Por otra parte, el niño interior, ahogado por carencias emocionales, ahí ha estado desde la prehistoria. Es la víctima del choque entre naturaleza y cultura. El desamparo infantil es la sima del malestar cultural, o sea, un pinche abismo en nuestra mente. Hoy en día somos más conscientes de que, a pesar de los cumpleaños, los adultos continuamos teniendo miedo a la oscuridad, aunque la oscuridad en cada caso cambie de nombre: la quiebra, el divorcio, el desempleo, la enfermedad, la clase política, la muerte, etc. Pero conservar ciertos miedos inexplicables, no impide que pensemos o deseemos la iluminación de la madurez y en ese sentido, la pregunta de si somos verdaderamente adultos es un síntoma de reflexión, de complejidad. Si todavía fuéramos adolescentes en lugar de preguntar, afirmaríamos. ¿O no?
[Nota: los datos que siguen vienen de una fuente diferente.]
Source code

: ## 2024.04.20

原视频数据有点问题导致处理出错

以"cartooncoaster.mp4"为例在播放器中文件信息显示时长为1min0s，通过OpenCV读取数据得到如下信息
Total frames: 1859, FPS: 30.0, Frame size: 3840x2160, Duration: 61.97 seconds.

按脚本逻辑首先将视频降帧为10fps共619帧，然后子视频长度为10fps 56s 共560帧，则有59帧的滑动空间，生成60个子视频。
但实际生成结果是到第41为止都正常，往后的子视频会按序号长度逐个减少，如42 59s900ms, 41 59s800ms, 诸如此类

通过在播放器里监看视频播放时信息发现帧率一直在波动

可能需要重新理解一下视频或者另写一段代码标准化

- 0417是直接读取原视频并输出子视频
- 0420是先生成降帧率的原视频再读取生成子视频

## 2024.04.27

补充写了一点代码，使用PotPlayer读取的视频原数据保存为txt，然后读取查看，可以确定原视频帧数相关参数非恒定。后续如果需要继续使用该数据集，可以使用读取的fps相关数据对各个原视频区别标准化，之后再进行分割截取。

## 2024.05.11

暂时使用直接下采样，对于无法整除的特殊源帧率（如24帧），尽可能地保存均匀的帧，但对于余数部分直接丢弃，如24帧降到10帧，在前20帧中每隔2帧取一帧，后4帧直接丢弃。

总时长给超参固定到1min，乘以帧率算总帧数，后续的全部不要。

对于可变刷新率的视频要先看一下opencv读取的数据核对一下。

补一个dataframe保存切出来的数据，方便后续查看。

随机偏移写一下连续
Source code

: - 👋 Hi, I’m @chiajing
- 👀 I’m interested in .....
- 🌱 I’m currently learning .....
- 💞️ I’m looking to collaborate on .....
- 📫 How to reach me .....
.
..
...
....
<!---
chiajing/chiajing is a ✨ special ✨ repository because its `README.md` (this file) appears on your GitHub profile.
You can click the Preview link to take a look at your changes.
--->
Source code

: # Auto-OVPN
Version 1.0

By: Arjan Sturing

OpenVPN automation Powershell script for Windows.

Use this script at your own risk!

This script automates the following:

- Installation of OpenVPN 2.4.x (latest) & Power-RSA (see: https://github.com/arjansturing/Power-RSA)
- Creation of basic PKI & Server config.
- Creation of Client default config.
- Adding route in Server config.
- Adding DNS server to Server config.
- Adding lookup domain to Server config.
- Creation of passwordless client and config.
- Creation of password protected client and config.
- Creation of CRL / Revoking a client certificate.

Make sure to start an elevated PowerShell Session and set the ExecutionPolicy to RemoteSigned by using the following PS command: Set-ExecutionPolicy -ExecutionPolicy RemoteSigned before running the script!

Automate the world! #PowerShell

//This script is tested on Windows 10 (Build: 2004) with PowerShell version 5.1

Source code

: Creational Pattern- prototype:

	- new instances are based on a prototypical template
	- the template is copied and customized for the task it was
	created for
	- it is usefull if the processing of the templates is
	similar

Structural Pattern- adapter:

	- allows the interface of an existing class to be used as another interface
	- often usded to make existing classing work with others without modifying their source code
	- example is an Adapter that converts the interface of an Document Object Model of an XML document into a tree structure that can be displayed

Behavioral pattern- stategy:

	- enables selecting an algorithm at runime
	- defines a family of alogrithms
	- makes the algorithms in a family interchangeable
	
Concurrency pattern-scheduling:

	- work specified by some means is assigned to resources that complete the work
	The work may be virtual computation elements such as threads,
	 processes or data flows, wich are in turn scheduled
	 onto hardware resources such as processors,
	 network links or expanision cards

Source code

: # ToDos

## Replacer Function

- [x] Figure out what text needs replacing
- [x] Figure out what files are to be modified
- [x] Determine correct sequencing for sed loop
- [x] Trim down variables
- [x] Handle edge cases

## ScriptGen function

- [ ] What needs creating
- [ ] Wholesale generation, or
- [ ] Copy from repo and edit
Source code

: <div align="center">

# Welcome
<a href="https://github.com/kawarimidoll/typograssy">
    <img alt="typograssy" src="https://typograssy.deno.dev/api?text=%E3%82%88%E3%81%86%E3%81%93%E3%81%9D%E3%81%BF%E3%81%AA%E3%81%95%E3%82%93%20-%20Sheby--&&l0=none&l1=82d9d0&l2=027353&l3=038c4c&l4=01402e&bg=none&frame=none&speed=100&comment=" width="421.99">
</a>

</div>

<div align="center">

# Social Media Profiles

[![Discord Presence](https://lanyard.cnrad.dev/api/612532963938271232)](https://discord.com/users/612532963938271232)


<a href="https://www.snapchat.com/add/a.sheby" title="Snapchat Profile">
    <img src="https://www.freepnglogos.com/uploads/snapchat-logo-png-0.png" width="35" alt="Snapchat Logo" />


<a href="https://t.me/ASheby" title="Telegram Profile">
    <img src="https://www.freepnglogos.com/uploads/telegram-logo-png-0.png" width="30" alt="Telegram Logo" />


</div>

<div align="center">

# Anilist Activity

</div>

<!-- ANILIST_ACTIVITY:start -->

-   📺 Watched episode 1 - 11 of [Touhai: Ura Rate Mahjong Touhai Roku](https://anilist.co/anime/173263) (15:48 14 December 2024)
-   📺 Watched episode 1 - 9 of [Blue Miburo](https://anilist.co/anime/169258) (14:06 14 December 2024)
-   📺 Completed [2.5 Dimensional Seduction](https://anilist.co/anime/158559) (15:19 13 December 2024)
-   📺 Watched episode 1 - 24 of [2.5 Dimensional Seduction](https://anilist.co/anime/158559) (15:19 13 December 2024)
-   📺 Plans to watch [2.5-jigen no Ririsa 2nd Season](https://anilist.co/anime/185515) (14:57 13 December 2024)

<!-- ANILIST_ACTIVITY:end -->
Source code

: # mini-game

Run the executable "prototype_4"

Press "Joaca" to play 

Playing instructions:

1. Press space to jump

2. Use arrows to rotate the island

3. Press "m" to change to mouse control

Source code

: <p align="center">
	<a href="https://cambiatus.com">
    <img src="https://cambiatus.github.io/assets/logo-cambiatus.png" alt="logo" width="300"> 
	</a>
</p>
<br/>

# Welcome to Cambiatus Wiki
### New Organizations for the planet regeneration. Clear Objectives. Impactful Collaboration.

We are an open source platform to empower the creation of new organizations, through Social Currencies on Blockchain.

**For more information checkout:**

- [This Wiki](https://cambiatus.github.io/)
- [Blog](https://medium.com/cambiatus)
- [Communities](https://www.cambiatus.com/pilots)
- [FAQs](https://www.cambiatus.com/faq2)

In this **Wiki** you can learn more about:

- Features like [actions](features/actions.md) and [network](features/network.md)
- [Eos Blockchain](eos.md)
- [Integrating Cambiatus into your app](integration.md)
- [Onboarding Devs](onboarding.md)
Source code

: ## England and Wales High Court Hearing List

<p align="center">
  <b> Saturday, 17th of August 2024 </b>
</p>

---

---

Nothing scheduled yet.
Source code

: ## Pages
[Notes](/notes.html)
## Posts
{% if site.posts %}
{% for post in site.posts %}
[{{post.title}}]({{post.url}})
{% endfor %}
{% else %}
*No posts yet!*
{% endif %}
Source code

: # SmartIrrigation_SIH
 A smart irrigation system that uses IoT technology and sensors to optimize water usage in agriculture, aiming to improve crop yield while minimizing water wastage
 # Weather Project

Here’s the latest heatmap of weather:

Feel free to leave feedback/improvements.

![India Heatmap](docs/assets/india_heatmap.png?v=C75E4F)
Una buena prueba de que sí hay madurez en los nuevos adultos es que ha disminuido la cantidad de niños, si tal cantidad la dividimos entre el total de la población. Por supuesto, hay quien interpretaría esto como indicio de lo contrario, si no tenemos hijos es porque no hemos madurado, ya que con el infante desamparado que cargamos en el sustrato de la mente nos basta y sobra; pero no, volvamos a mirar a quienes sí tienen, no uno, sino varios hijos y hasta regados; se trata de las personas más inconscientes, menos responsables. Esas personas que tienen más hijos de los que recuerdan o que no saben dónde están, o bien, que maltratan sin abandonarlos, usándolos como receptáculos de frustraciones, ¿no son la justificación para quienes no tienen hijos o se cuidan de no engendrar más que moderadamente? La madurez del ser humano no es como la de los árboles, no consiste en arrojar hijos, sino en ser fruto de uno mismo. Perder simbólicamente a los progenitores reales para alcanzar un estado de responsabilidad, lo que en otras palabras se conoce como tener ética.
¿Cuántos hijos lanzaron al mundo las generaciones de adultos irresponsablemente durante el siglo o los siglos pasados?
¿Cuántos embarazos ha evitado la generación tuitera? Supongo que un porcentaje mayor, pero lo cierto es que recordando a algunas niñas que cargan en sus brazos bebés, y de las cuales veo eventualmente publicaciones, siento cierta desazón; ojalá se hubieran clavado más en la enajenación tecnológica. No quiero que se me malentienda. No creo que embarazarse sea una desgracia, ni siquiera a los trece, pero de todas las responsabilidades, procrear es la mayor; una vida frágil, vulnerable en más de un sentido, queda bajo la custodia de dos personas, y muchas veces de una sola. Digo que de dos porque, a pesar de los abuelos o de los vecinos, para el recién nacido en un principio no hay más mundo que el de sí mismo, por tanto está sumamente desprotegido, pues sin conciencia del mundo exterior, este nos devoraría. Un poco después, en la relación con su madre el bebé evita las sensaciones dolorosas. Más tarde, comienza a delinear una figura paternal. Y de ese tiempo, del cual no guardamos memoria, datan las placas tectónicas y los bordes convergentes y divergentes que parten nuestra personalidad.
Finalmente, lo que he tratado de exponer es que cada generación mira el mundo desde su propia perspectiva; por ello madura a su manera. Me parece que la forma de madurar en nuestros tiempos, en efecto, está “conectada” con la tecnología y las “redes sociales”, pero tales vínculos para mí no son muy preocupantes ni tristes, sobre todo en comparación con máscaras anteriores de la enajenación. Pero todavía hay mucho más que decir, porque la pasión por comprender la complejidad del mundo está ligada a la pasión por compartir opiniones y experiencias.